The percentage of patients with undetectable viral load at M4 (< 500 copies/ml) was also significantly lower among non-adherent patients (81% vs 70%; p = 0.03). Median decrease in viral load titres before and after initiation of HAART (M0 vs M4) was significantly lower among M4 non-adherent (1.6 log vs 1.1 log, p = 0.008). The number of self-reported symptoms was significantly associated with non-adherence at M4 – patients who were non-adherent at M4 had previously declared a higher number of symptoms at M1 (p = 0.006).

The relationship between patients reporting > 4 symptoms at M1 and non-adherence at M4 was also highly significant (OR IC95% = 1.93, 1.11-3.36). Adjustment was made in this analysis for other related factors such as history of previous treatment, younger age, unstable housing, poor social support, alcohol use etc. The decrease in the number of symptoms was only significant among the 252 adherent patients, p (ADH) <0.001 ; p (non-ADH) = 0.35.

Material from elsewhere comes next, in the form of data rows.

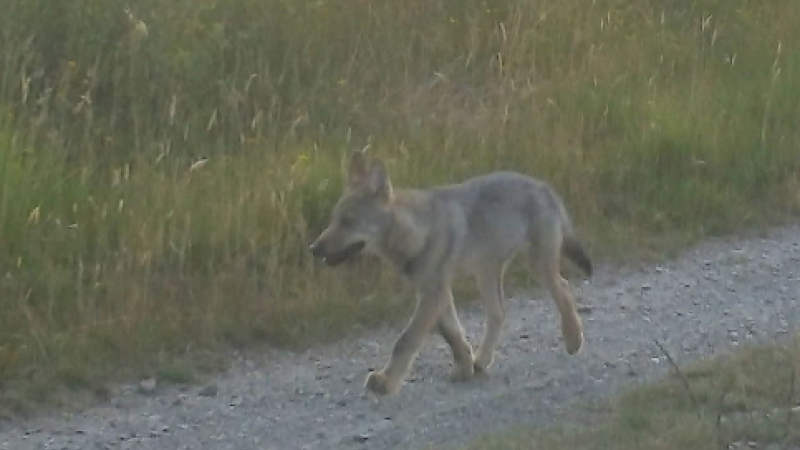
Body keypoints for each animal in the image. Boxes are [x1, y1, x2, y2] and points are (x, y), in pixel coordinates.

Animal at [309, 151, 593, 396]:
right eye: (334, 220)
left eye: (348, 221)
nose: (313, 248)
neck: (416, 233)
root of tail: (544, 186)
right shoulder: (437, 293)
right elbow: (453, 335)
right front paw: (465, 367)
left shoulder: (433, 294)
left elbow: (406, 340)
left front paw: (386, 382)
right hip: (486, 275)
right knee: (499, 313)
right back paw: (482, 360)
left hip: (537, 266)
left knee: (564, 288)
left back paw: (573, 339)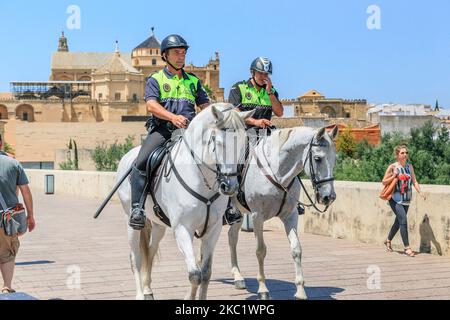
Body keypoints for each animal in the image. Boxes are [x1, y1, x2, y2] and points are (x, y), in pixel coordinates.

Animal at [117, 103, 253, 300]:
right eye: (219, 143)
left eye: (243, 144)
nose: (230, 186)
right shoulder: (182, 228)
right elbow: (194, 274)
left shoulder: (213, 229)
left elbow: (206, 272)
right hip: (132, 221)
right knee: (135, 257)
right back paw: (140, 294)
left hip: (158, 224)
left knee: (150, 252)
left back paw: (148, 289)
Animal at [229, 125, 338, 300]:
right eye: (318, 158)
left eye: (335, 159)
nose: (329, 197)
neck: (278, 172)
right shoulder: (257, 216)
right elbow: (260, 251)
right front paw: (263, 288)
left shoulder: (290, 215)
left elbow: (296, 249)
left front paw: (300, 290)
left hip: (238, 213)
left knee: (232, 238)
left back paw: (237, 277)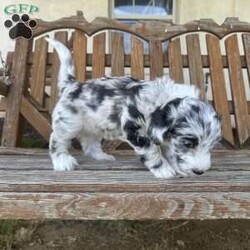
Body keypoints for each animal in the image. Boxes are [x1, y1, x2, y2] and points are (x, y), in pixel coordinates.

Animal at [45, 37, 221, 178]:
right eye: (188, 144)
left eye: (211, 146)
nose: (199, 171)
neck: (163, 99)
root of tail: (72, 85)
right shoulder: (135, 129)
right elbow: (152, 151)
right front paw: (163, 170)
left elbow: (169, 150)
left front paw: (176, 167)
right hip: (69, 123)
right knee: (56, 139)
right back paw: (62, 161)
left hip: (94, 125)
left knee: (89, 144)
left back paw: (101, 156)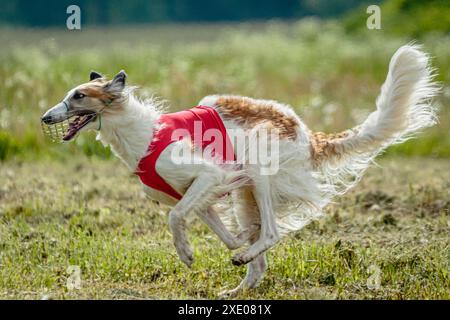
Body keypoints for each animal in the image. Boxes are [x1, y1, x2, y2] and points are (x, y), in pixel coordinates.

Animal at [41, 43, 436, 296]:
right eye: (68, 95)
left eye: (78, 96)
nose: (45, 118)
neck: (143, 134)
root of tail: (307, 134)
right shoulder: (198, 194)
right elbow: (218, 231)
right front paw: (235, 242)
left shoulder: (209, 177)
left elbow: (176, 219)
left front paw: (187, 254)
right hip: (246, 194)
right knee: (259, 257)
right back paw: (238, 282)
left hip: (258, 169)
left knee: (273, 233)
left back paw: (246, 256)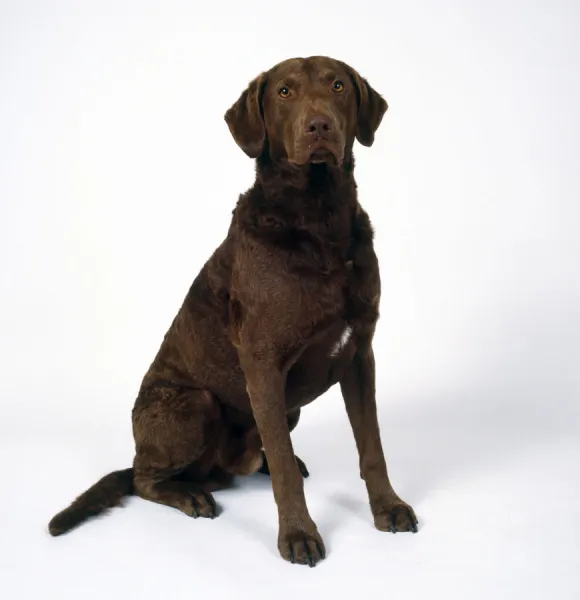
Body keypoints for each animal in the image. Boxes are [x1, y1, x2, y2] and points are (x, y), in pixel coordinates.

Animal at [46, 56, 416, 568]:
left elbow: (371, 446)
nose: (319, 125)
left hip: (284, 409)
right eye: (284, 92)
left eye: (339, 86)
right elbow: (283, 467)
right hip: (194, 405)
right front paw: (298, 535)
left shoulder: (360, 352)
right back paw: (190, 495)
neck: (319, 218)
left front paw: (389, 508)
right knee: (144, 478)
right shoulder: (263, 363)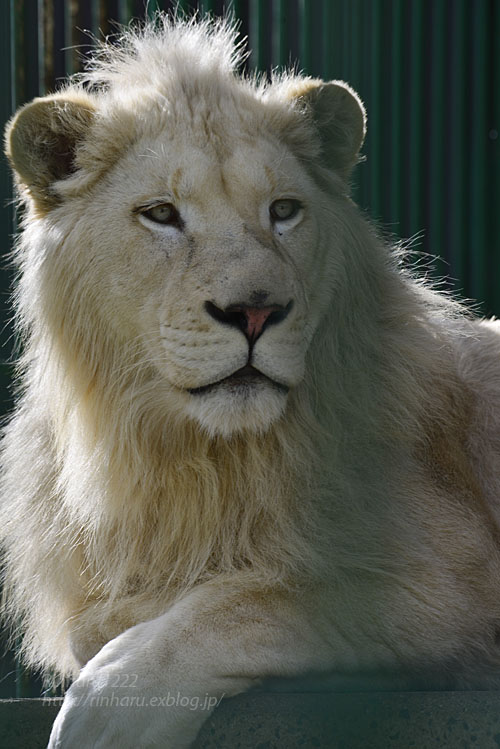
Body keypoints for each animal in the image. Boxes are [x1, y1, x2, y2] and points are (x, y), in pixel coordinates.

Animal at [2, 13, 500, 748]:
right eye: (161, 213)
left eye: (284, 210)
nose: (256, 312)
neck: (198, 456)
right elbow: (107, 618)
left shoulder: (459, 577)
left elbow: (258, 598)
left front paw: (112, 705)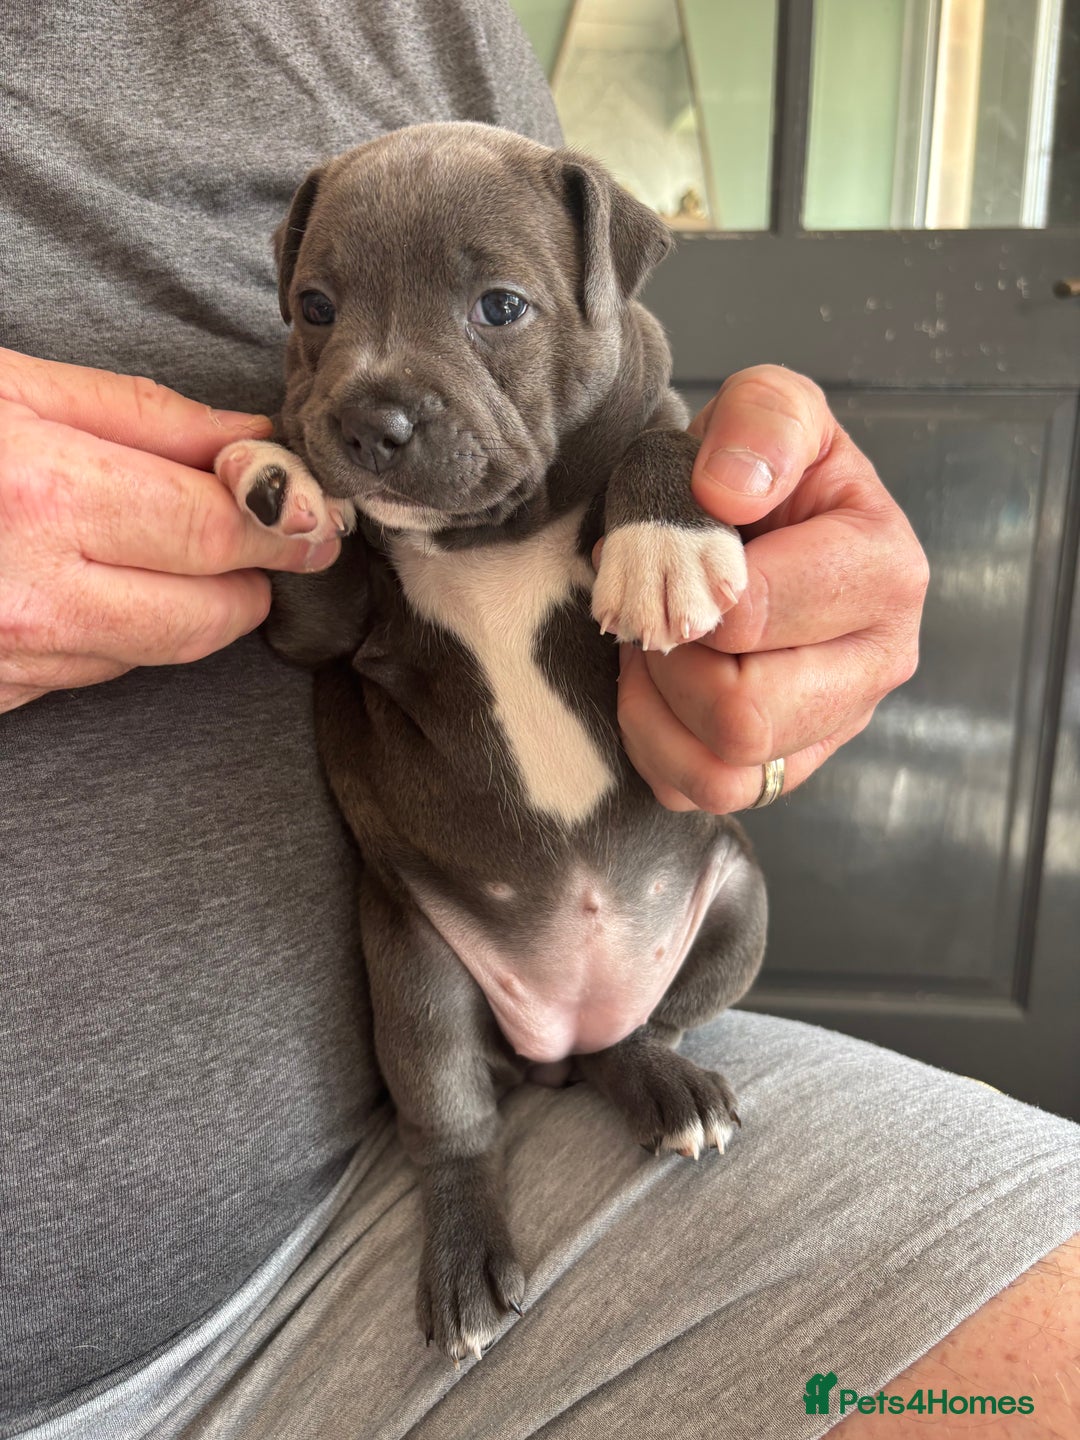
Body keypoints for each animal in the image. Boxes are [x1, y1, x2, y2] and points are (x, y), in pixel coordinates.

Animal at [215, 122, 767, 1364]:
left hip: (738, 907)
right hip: (417, 980)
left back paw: (667, 1087)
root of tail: (555, 1044)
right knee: (454, 1125)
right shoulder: (328, 630)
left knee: (647, 1026)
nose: (367, 420)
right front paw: (276, 468)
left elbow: (676, 435)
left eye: (501, 308)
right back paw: (467, 1261)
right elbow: (310, 571)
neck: (490, 536)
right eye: (315, 306)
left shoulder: (661, 402)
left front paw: (666, 542)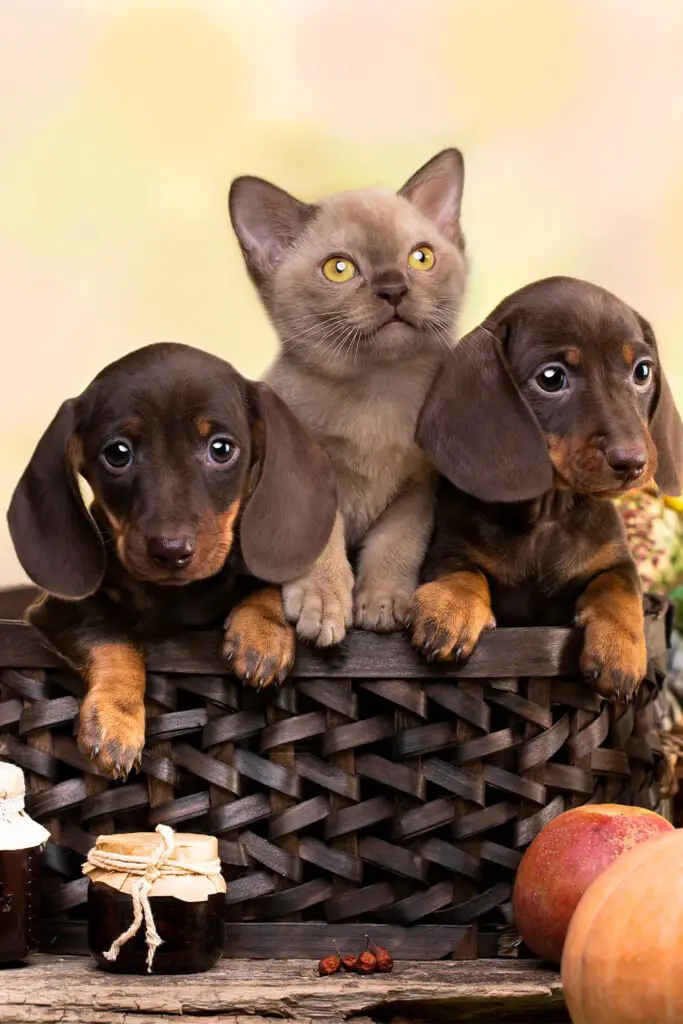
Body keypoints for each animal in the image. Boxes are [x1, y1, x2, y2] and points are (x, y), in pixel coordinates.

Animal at [5, 344, 335, 774]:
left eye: (221, 448)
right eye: (117, 454)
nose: (170, 549)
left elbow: (264, 581)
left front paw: (263, 631)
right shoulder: (57, 611)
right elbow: (112, 637)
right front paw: (116, 717)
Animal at [228, 149, 464, 647]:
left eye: (421, 258)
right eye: (340, 268)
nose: (394, 289)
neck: (378, 392)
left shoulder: (416, 491)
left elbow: (397, 547)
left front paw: (384, 603)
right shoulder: (306, 484)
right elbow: (322, 545)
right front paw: (323, 606)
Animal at [409, 276, 683, 700]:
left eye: (642, 372)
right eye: (551, 378)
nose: (633, 462)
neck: (549, 513)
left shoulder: (616, 561)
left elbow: (620, 587)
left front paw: (619, 649)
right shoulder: (447, 547)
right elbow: (461, 570)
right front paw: (449, 609)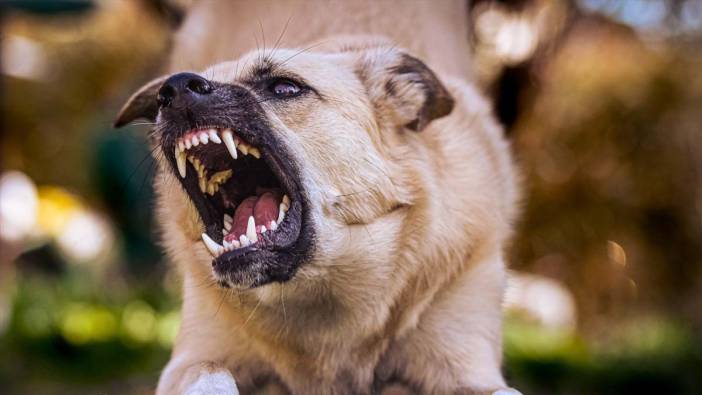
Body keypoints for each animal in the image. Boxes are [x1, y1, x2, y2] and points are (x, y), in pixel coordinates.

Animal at [117, 34, 524, 395]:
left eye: (285, 87)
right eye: (162, 99)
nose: (173, 89)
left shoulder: (470, 367)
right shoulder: (190, 360)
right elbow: (210, 374)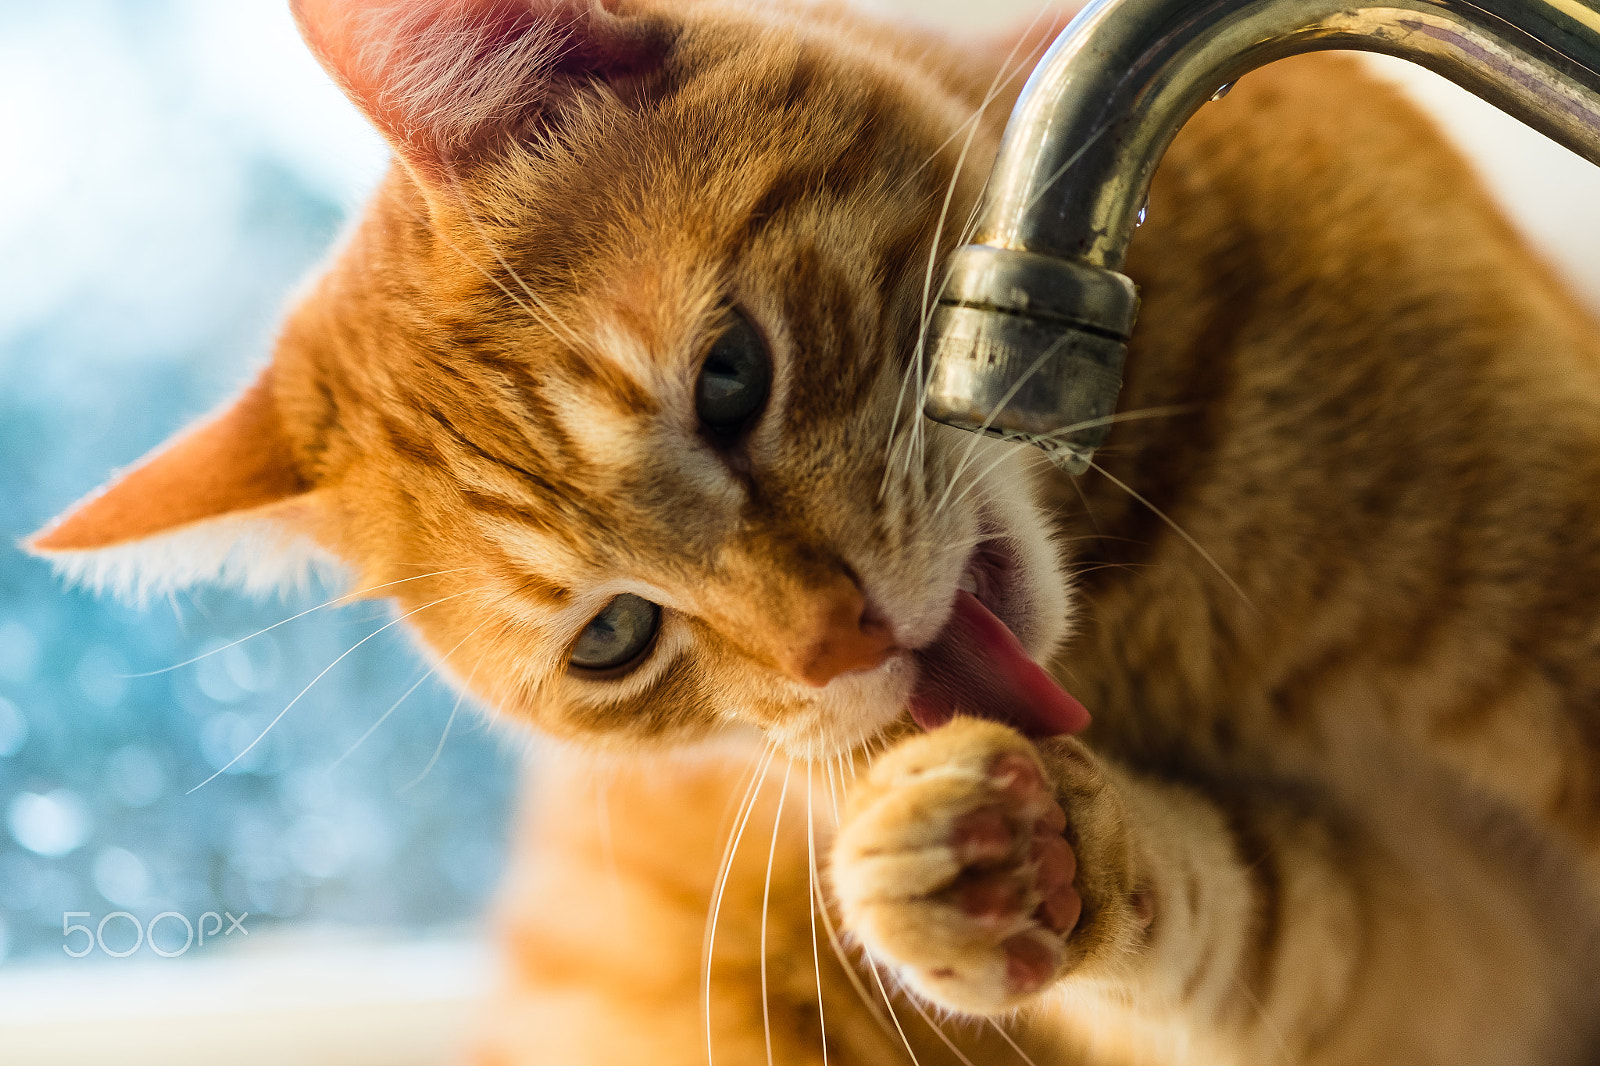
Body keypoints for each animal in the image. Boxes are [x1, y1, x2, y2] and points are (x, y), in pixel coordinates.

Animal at [28, 0, 1600, 1056]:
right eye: (614, 636)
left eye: (732, 378)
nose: (841, 638)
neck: (1168, 595)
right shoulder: (1422, 964)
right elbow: (1257, 923)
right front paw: (998, 863)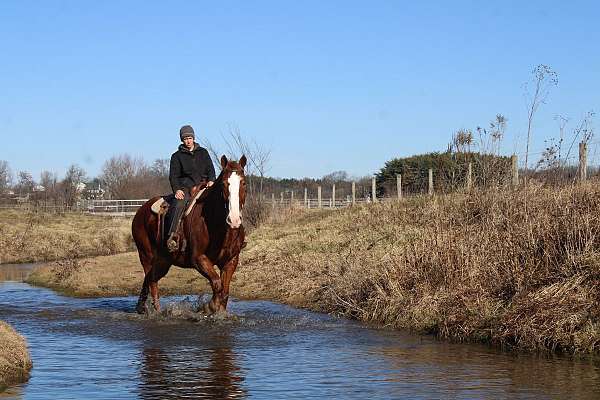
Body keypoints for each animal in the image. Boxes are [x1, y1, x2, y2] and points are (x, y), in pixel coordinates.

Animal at [132, 155, 247, 314]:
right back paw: (156, 310)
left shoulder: (231, 261)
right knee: (152, 282)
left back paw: (143, 307)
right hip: (146, 256)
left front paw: (219, 311)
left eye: (243, 183)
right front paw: (210, 306)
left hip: (163, 261)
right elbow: (217, 284)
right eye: (224, 184)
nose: (234, 220)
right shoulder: (198, 258)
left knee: (150, 279)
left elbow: (224, 291)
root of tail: (140, 212)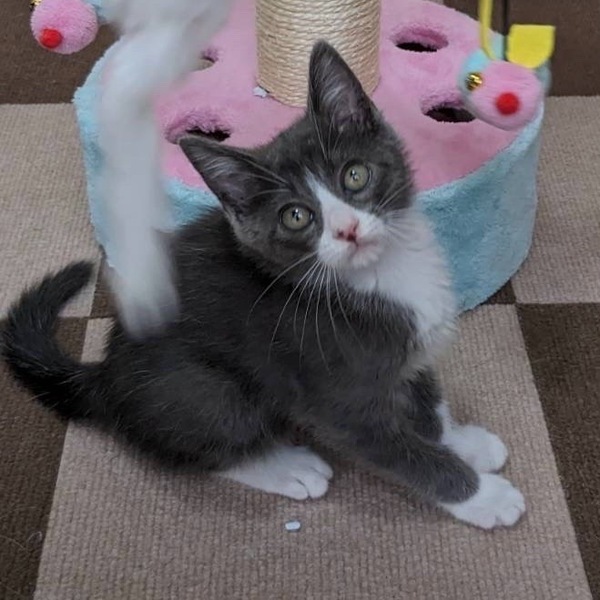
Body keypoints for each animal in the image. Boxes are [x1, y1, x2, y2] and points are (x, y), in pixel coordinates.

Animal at [2, 41, 524, 530]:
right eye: (296, 216)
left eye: (355, 175)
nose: (348, 231)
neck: (383, 274)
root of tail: (105, 375)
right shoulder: (338, 395)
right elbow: (405, 453)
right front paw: (483, 496)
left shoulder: (410, 351)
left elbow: (426, 401)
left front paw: (462, 440)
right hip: (210, 391)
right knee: (196, 449)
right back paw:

Early identification of any patients experiencing side-effects, provides an opportunity to actively help manage these events, as well as incidentally to address adherence issues. Early identification of patients whose treatment is particularly difficult (>4 symptoms) and individual management of symptoms whether by concomitant medicines (anti-diarrhoeal, anti nausea etc) or the opportunity to switch to more tolerable ARVs, provides an opportunity to both improve levels of adherence and treatment outcome.